前記増設用組立金物83の上方に突出する増設用棒体17には、さらに増設用スリーブ体18を嵌装し、既設の前面側支持体7との間に同様に間伐丸太4を積重する。この施工を既設の土留壁本体2の前面に沿って順次行い、これによって、既設の土留壁本体2の前面側に新たな土留壁16が増設される。したがって、既設の土留壁本体2を構成する前面側支持体7が、増設される土留壁16の背面側支持体として兼用され、増設用棒体17およびこれに嵌装される増設用スリーブ体18が土留壁16の前面側支持体とされる。これらと増設用組立金物83とが組み合わされて、増設用間伐丸太4を積重させるための保持枠体が構成される。増設用として用いられる間伐丸太4によって、既設の土留壁本体2が補強され、耐用期間が倍化し永久構造物としての活用が見込まれる。このように、新たな土留壁16を、既設の土留壁本体2の構成部材を用いて構成することができるから、補強施工が低コストで可能となり、長期的にみた場合、費用対効果に優れた土留構造体を実現することができる。
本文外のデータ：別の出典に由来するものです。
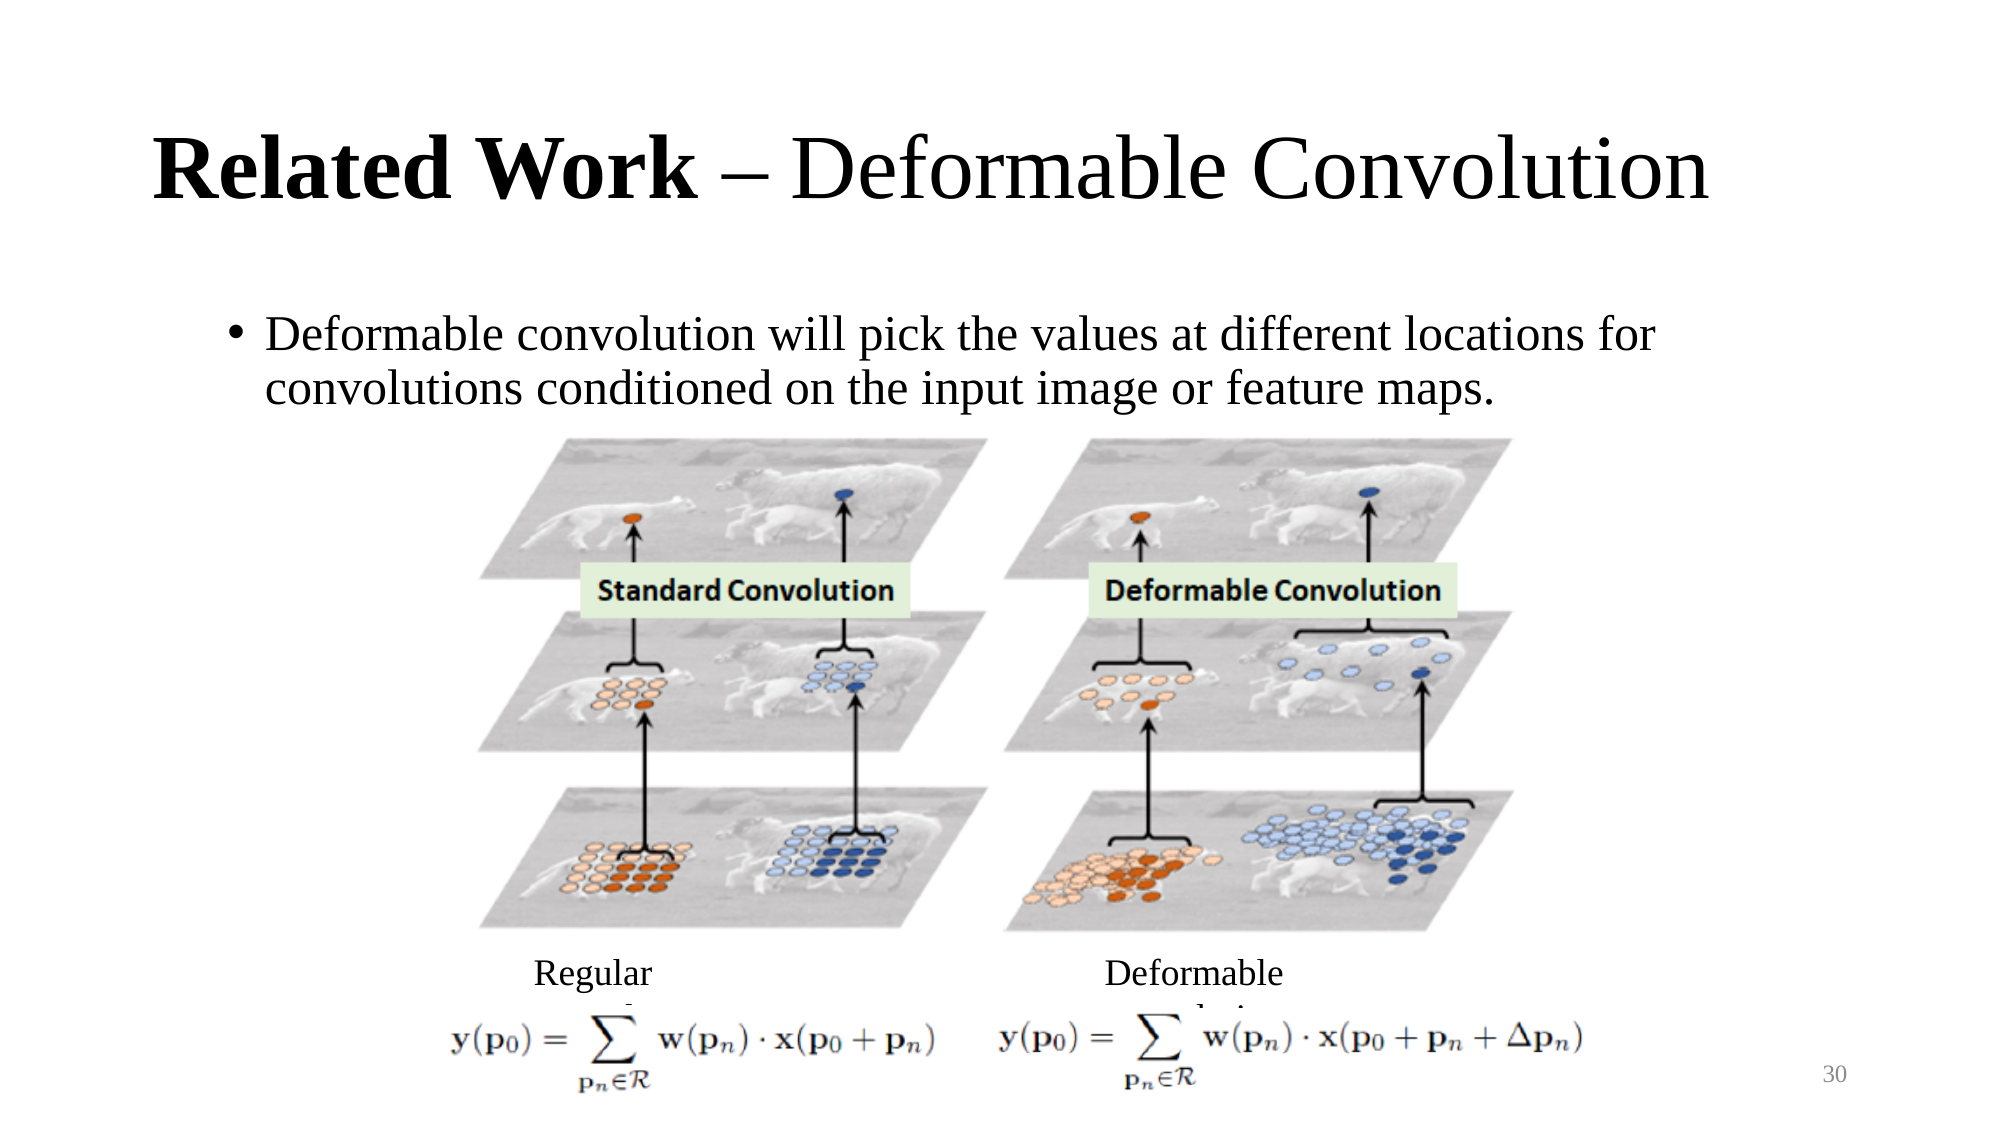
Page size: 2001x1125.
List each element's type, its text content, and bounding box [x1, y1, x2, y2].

text_box Regular convolution: [518, 945, 861, 1005]
list Deformable convolution will pick the values at different locations for convolutions conditioned on the input image or feature maps. [137, 299, 1863, 1014]
text_box Deformable convolution: [1089, 945, 1489, 1008]
picture [441, 1005, 939, 1101]
picture [467, 423, 1533, 945]
title Related Work – Deformable Convolution [137, 59, 1863, 278]
slide_number 30 [1412, 1042, 1863, 1103]
picture [990, 1008, 1588, 1097]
なお、前記実施形態では、壁面部材として、間伐丸太を用いた例について述べたが、本発明はこれに限らず、竹林において同様に品質管理を目的に間伐される間伐竹や、間伐丸太と同様形状の樹脂製リサイクル材や、鉄道の枕木なども用いることができ、これによっても資源の有効活用に寄与することができる。また、背面側支持体6および前面側支持体7を構成する部材として棒体61,71およびスリーブ体62,72を例示したが、これに限らず、たとえば、例示のものより短い棒体をスリーブ体によって継ぎ足すようして所定長さの支持体を構成するようにしてもよい。さらに、連結手段としての組立金物は、スリーブ体を挿通し得る形状であってもよい。加えて、連結手段8によって規制される間伐丸太4の積重本数は4本に限定されず、3本あるいは5本以上であってもよく、各ロットに積重される間伐丸太4の本数も12本に限定されるものではない。
1 土留構造体
2 土留壁本体
3 アンカー手段
4 壁面部材
5 保持枠体
6 背面側支持体
61 棒体
62 スリーブ体
7 前面側支持体
71 棒体
72 スリーブ体
8,81〜83 連結手段
20 盛土
B 鉛直方向

Claims (2)

  1. 長尺材からなり、水平状態で鉛直方向に積重される複数の壁面部材と、
    前記複数の壁面部材を、それぞれが水平状態で積重された状態に保持する保持枠体と、
    前記保持枠体に連結され、保持枠体によって保持された前記複数の壁面部材の背後の盛土に埋設されるアンカー手段とを含み、
    前記保持枠体は、各壁面部材の前記盛土が収容される背面に沿って鉛直に延びる背面側支持体と、各壁面部材の前記背面とは反対側の前面に沿って鉛直に延びる前面側支持体と、背面側支持体と前面側支持体とを連結するとともに、前記アンカー手段が連結される連結手段とを含み、
    前記連結手段は、前記背面側支持体および前面側支持体の長手方向に沿って所定の間隔を開け、かつ、前記背面側支持体および前面側支持体間に跨るように取付けられ、前記所定の間隔毎に前記壁面部材が所定本数単位で積重されるよう構成され、
    前記背面側支持体および前面側支持体は、いずれも長尺棒体と、前記長尺棒体に嵌装される長尺棒体より短寸の複数のスリーブ体とからなり、前記長尺棒体に嵌装される短寸スリーブ体同士の突合わせ部分の長尺棒体に前記連結手段が取付けられるよう構成されていることを特徴とする土留構造体。
  2. 前記壁面部材は、間伐丸太から成ることを特徴とする請求項1に記載の土留構造体。